+++ Dataset +++

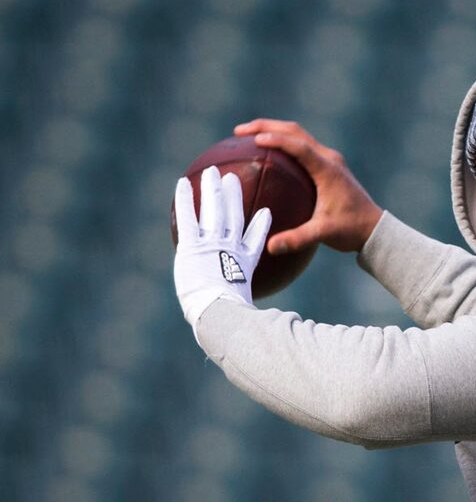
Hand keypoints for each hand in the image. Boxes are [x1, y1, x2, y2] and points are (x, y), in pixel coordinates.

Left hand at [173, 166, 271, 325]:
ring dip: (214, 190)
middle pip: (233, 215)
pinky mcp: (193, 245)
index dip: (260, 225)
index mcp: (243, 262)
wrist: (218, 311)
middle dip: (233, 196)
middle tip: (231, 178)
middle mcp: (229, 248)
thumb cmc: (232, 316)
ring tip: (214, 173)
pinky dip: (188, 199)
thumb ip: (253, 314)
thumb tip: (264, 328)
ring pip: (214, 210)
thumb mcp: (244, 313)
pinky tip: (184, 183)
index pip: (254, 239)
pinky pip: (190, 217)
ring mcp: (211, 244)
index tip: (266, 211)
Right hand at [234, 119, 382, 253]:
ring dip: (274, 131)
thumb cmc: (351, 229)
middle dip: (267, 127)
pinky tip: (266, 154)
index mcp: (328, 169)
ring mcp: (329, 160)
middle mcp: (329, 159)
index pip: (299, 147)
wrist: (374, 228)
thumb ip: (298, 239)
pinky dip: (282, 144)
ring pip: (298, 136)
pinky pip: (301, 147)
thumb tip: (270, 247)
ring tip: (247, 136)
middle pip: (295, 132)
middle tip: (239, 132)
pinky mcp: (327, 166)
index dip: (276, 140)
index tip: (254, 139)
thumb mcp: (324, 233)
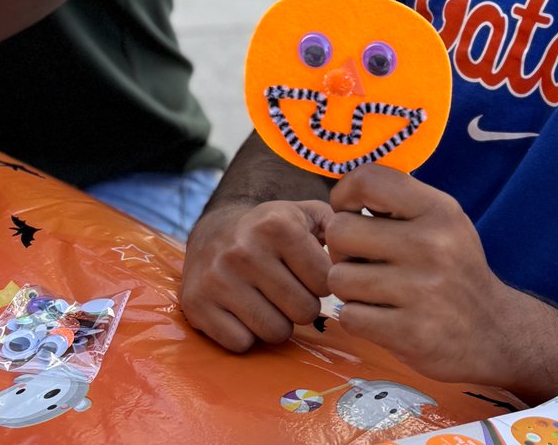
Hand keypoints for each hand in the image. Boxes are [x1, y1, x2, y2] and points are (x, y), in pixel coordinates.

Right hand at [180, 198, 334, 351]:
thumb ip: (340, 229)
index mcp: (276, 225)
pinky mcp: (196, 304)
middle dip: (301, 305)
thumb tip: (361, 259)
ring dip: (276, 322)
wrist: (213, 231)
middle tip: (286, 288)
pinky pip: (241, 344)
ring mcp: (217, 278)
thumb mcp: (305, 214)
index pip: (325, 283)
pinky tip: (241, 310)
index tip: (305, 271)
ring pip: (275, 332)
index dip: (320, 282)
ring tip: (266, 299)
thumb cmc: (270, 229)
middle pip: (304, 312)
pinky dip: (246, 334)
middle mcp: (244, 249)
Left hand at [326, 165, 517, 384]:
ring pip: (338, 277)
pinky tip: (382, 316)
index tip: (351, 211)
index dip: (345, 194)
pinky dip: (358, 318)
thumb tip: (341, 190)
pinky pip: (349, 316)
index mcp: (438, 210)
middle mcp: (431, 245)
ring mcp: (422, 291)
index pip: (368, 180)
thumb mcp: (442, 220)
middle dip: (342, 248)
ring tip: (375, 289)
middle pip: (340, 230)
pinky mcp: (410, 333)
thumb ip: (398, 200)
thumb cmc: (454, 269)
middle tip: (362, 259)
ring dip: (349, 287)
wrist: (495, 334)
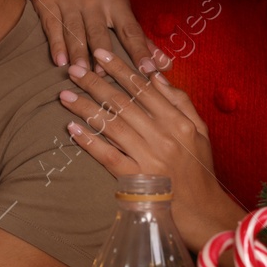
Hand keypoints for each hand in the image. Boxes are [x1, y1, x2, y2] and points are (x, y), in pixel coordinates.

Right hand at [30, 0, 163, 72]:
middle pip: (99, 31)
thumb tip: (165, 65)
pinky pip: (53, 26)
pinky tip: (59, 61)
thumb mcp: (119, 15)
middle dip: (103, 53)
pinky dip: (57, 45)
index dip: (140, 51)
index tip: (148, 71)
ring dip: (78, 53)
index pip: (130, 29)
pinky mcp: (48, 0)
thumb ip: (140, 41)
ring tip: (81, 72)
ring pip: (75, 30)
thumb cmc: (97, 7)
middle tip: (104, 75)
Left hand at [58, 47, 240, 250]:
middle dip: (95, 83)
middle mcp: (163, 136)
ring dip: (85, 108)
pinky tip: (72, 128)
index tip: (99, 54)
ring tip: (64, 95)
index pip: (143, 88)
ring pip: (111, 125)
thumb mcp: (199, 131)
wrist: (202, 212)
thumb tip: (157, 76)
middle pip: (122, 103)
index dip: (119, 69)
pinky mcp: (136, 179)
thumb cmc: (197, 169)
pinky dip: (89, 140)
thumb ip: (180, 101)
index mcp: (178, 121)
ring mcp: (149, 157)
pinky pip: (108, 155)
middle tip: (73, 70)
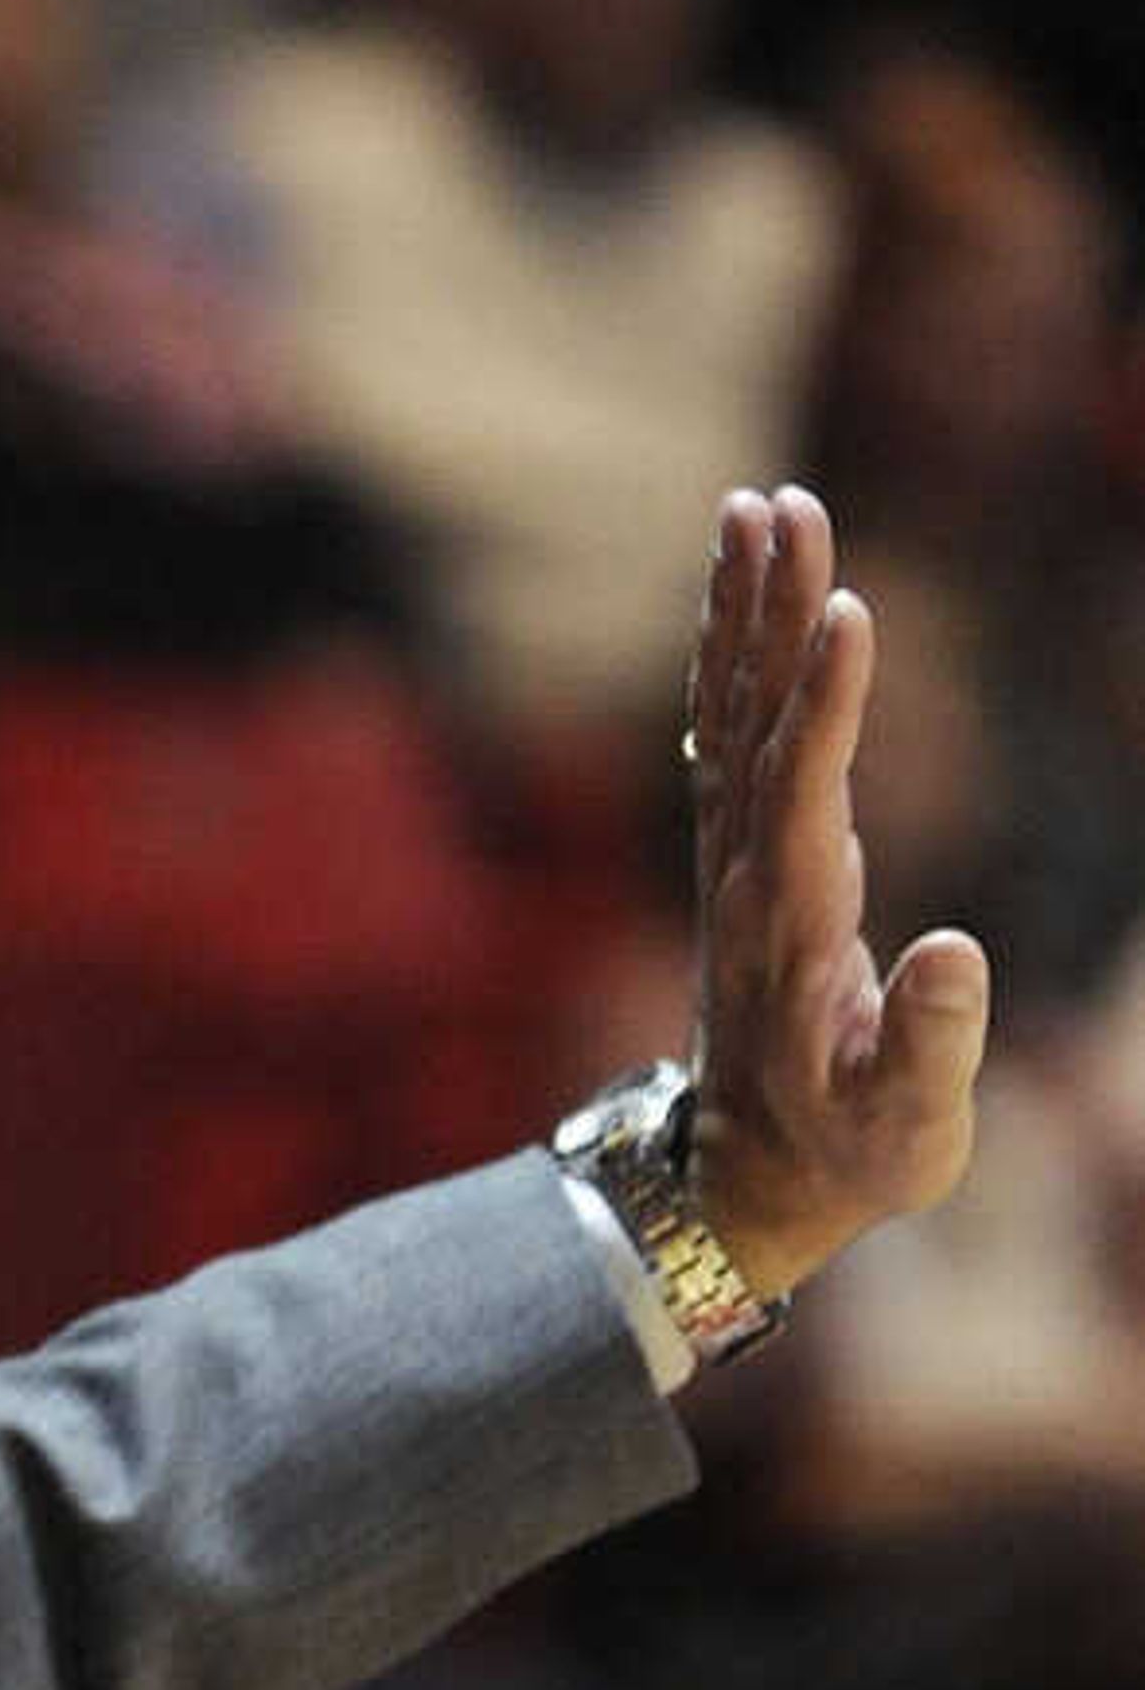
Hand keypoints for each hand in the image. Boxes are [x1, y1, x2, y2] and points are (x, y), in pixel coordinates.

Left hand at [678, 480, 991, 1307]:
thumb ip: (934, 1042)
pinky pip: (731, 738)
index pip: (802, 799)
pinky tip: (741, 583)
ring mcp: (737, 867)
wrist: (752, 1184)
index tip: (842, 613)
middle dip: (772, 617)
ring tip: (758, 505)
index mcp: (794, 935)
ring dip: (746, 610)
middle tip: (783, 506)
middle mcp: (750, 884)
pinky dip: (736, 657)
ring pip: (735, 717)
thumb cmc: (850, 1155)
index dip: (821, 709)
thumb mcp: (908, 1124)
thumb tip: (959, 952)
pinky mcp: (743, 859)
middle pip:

+++

* Exercise instructions: Please return the lines above that run from the line containing "ring tip: (266, 299)" to the line containing "index pip: (368, 180)", inclusive, exactly and with no other lines.

* Solution:
ring tip: (266, 299)
thumb cmc: (270, 229)
middle pip: (304, 312)
pinky dip: (246, 334)
middle mcp: (244, 249)
Left hand at [326, 165, 517, 384]:
ring pip: (338, 277)
pinky tip: (382, 316)
index tip: (351, 211)
index dip: (345, 194)
pinky dip: (358, 318)
thumb tip: (341, 190)
pinky pip: (349, 316)
index mcp: (438, 210)
middle mcp: (431, 245)
ring mcp: (422, 291)
index pip: (368, 180)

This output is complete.